The Leader of the Opposition has said that we opposed the recommencement of the bombing of North Vietnam. We support those United States senators and other world leaders who have called for peace talks in South Vietnam. We join them in that call. World pressure from both sides in this ideological struggle should be brought to bear to bring the conflicting parties to the conference table. I support Senator Robert Kennedy's proposal that the Vietcong should be recognised as one of the negotiating parties in future peace talks. On the other hand, we do not support the proposal that American forces and installations should be withdrawn from South Vietnam before peace talks commence. We want to see a cessation of war in Vietnam. To expect the Americans to withdraw before the peace talks is unrealistic. However, there should be an undertaking that all foreign troops should be withdrawn from Vietnam as soon as possible after the peace talks to allow the Vietnamese to determine their own affairs. Elections could be held under the supervision of an international body similar to that which was set up under the 1954 Geneva Agreement. Honorable members will recall that the International Control Commission comprised India, Canada and Poland. A similar body could well supervise elections within Vietnam.
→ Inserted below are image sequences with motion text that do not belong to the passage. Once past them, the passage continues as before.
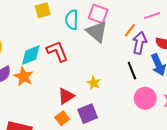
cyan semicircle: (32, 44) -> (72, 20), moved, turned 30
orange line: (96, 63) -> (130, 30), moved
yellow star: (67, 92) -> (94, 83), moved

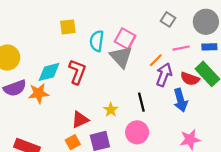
red L-shape: (57, 51) -> (77, 72), turned 35
black line: (132, 71) -> (141, 102), moved
orange star: (24, 77) -> (39, 93), turned 30
pink circle: (145, 98) -> (137, 132), moved

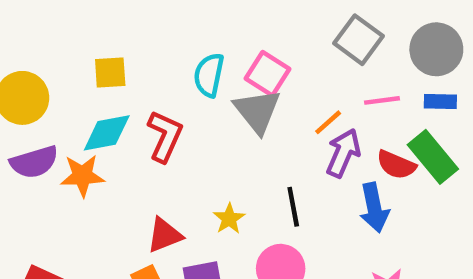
gray square: (168, 19) -> (359, 40), size x1.5
yellow square: (68, 27) -> (110, 72), moved

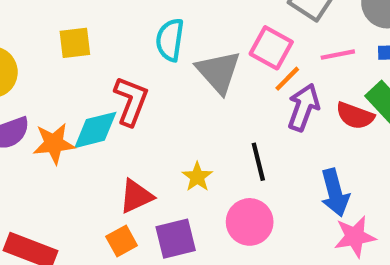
pink square: (268, 74) -> (271, 48), moved
cyan diamond: (107, 133) -> (95, 130), moved
blue arrow: (374, 208) -> (335, 193), moved

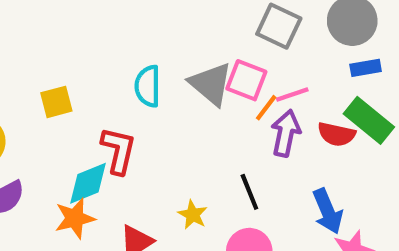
pink line: (338, 55) -> (292, 94), moved
gray triangle: (218, 72) -> (211, 84), moved
orange star: (54, 144) -> (75, 218), moved

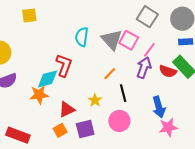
pink line: (292, 94) -> (149, 50), turned -42
yellow square: (56, 102) -> (29, 15), moved
orange line: (266, 108) -> (110, 74), moved

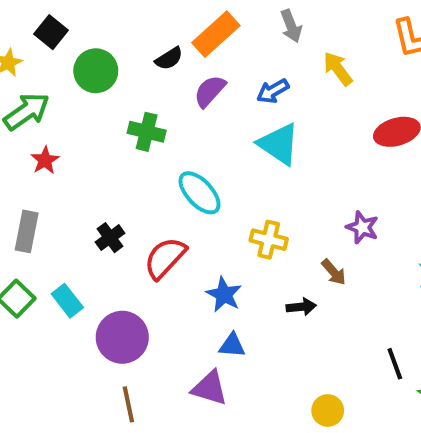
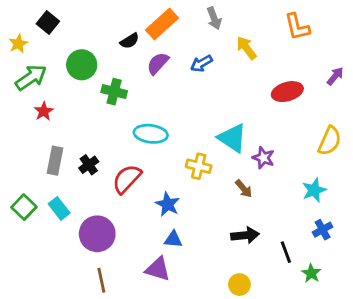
green circle: (96, 71) -> (82, 65), moved
cyan triangle: (279, 144) -> (232, 138), moved
cyan ellipse: (200, 193) -> (151, 134), turned -40
gray rectangle: (27, 231) -> (55, 161), moved
black arrow: (301, 307) -> (245, 235), moved, size x1.4

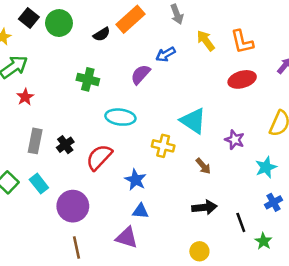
orange L-shape: (297, 27) -> (242, 42), moved
purple semicircle: (158, 63) -> (141, 74), moved
green circle: (82, 65) -> (59, 23), moved
purple star: (263, 158) -> (235, 140), moved

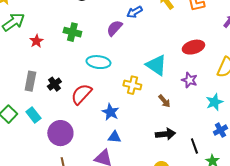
red ellipse: (242, 79) -> (193, 47), moved
red star: (25, 97) -> (36, 41), moved

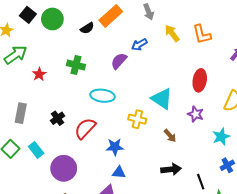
red ellipse: (193, 47) -> (200, 80), turned -65
gray rectangle: (30, 81) -> (21, 113), moved
blue star: (110, 112) -> (115, 147), turned -30

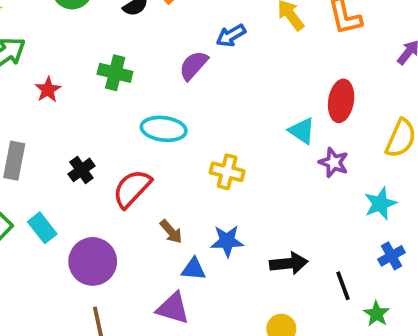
cyan triangle: (162, 99) -> (302, 131), moved, size x0.7
brown arrow: (170, 136) -> (171, 232), moved
blue star: (115, 147) -> (227, 241), moved

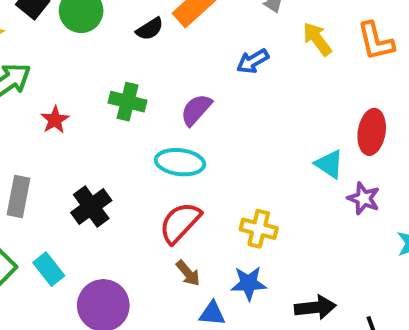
purple semicircle: (194, 65) -> (196, 110), moved
black cross: (81, 170) -> (91, 207), size x1.4
yellow cross: (227, 172) -> (259, 229), moved
red semicircle: (132, 189) -> (180, 223), moved

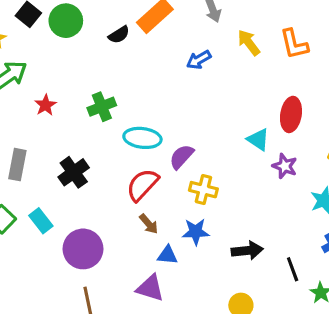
green cross: (128, 102) -> (102, 107), moved, turned -36
purple semicircle: (196, 110) -> (182, 157), moved

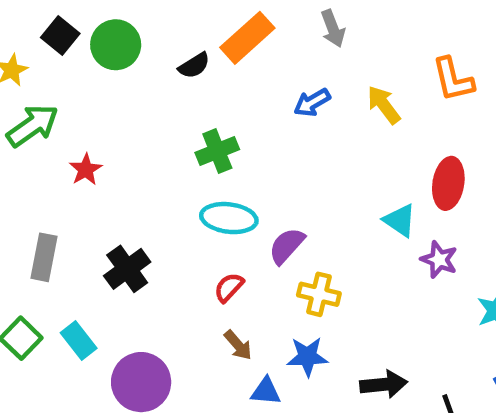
yellow arrow: (249, 43) -> (384, 105), moved
green cross: (102, 107) -> (217, 151), moved
red semicircle: (142, 185) -> (229, 287), size x0.6

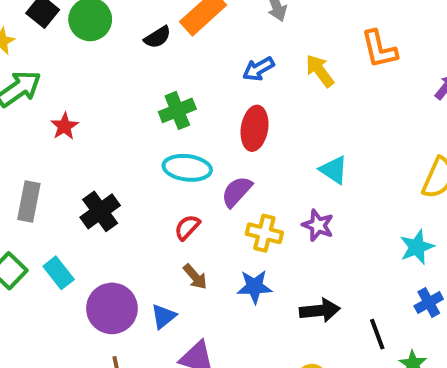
red ellipse: (448, 183) -> (255, 128), moved
purple star: (439, 260) -> (318, 225), moved
blue triangle: (266, 391) -> (163, 316), moved, turned -44

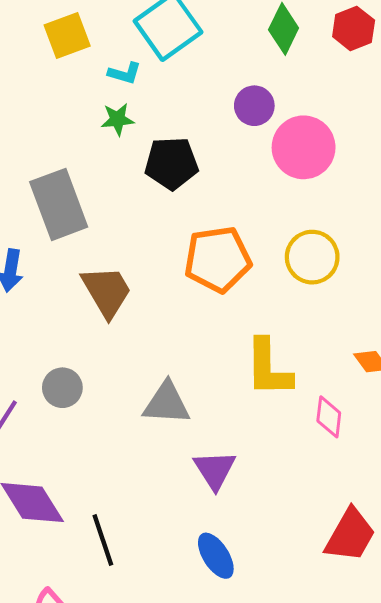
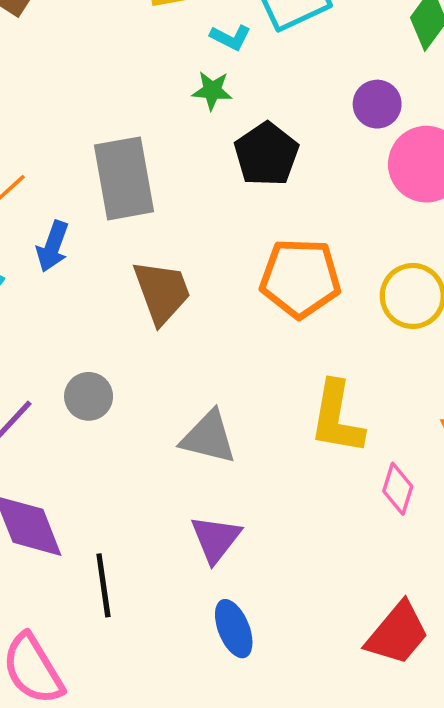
black pentagon: (171, 163) -> (266, 154), turned 30
purple triangle: (215, 470) -> (216, 539), moved

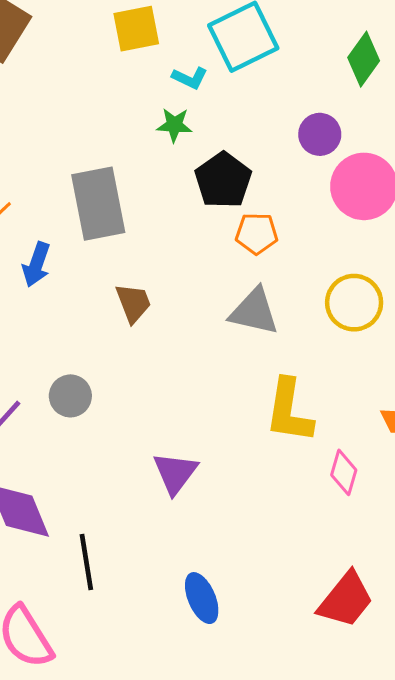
orange pentagon: (300, 278) -> (257, 233), moved, size x0.6
brown trapezoid: (162, 292) -> (133, 303), size x0.7
gray triangle: (209, 437) -> (254, 312), moved
purple triangle: (216, 539) -> (175, 473), moved

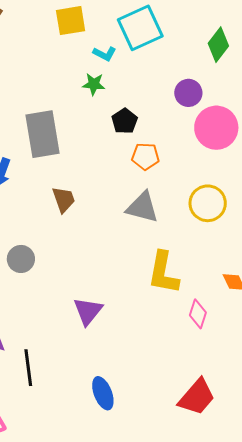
black pentagon: (223, 180) -> (125, 121), size x0.7

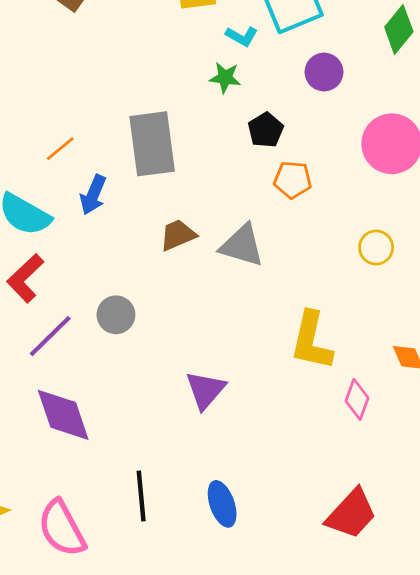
purple circle: (188, 93) -> (324, 72), moved
brown trapezoid: (64, 199) -> (178, 235), turned -96
yellow circle: (208, 203) -> (376, 248), size x0.7
gray triangle: (142, 207) -> (242, 245), moved
black line: (28, 368) -> (141, 496), moved

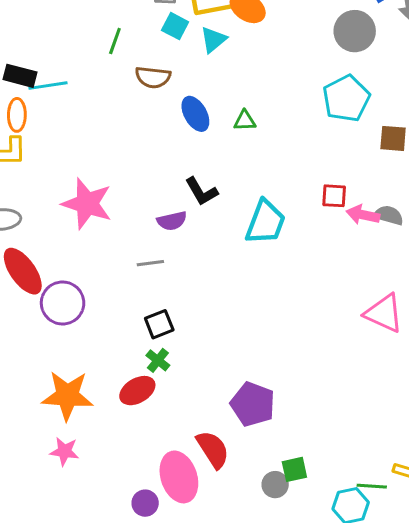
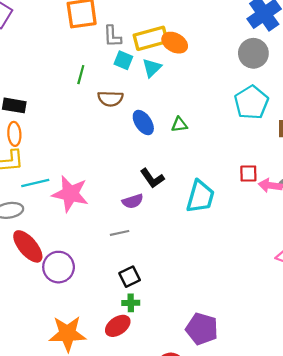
cyan line: (48, 86) -> (35, 183), moved
green cross: (158, 360) -> (131, 303), turned -35

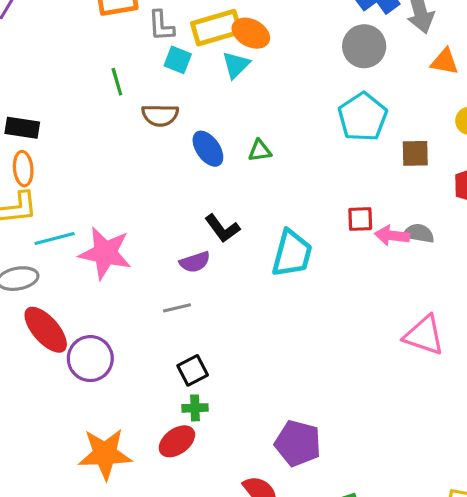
cyan triangle: (152, 68) -> (236, 65), moved
green line: (81, 75) -> (117, 82), turned -30

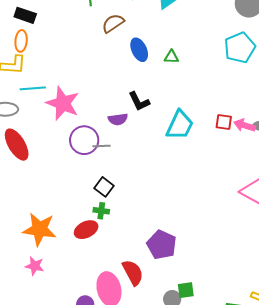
brown semicircle: (160, 115) -> (113, 23), turned 135
red square: (360, 219) -> (224, 122), moved
purple circle: (90, 359) -> (84, 140), moved
black square: (193, 370) -> (104, 187), turned -36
I want to stress a point. Government supporters criticise the Labour Party as being anti-American. If by condemning those in the Pentagon who want to escalate this war we are anti-American, then we are antiAmerican; but if we see hope for the world in courageous liberal leadership by men like Senators Mansfield, Fulbright, Church, Gruening, Morse and Robert and Edward Kennedy, then we are pro-American. We are against escalation of bombing. We are against the bombing of Hanoi and Haiphong. We are opposed to the lunatic fringe in the Australian Parliament and elsewhere who want to denuclearise China. We stress, and over stress, the necessity iol pressure to be brought on both sides to meet at the conference table to end the Vietnam conflict. What is the alternative? The alternative is escalation and nuclear war in which millions will die and which will set civilisation back thousands of years. We condemn the Government for committing young Australians to the hopeless civil war in Vietnam. We condemn the Government for selling out our heritage to foreign interests.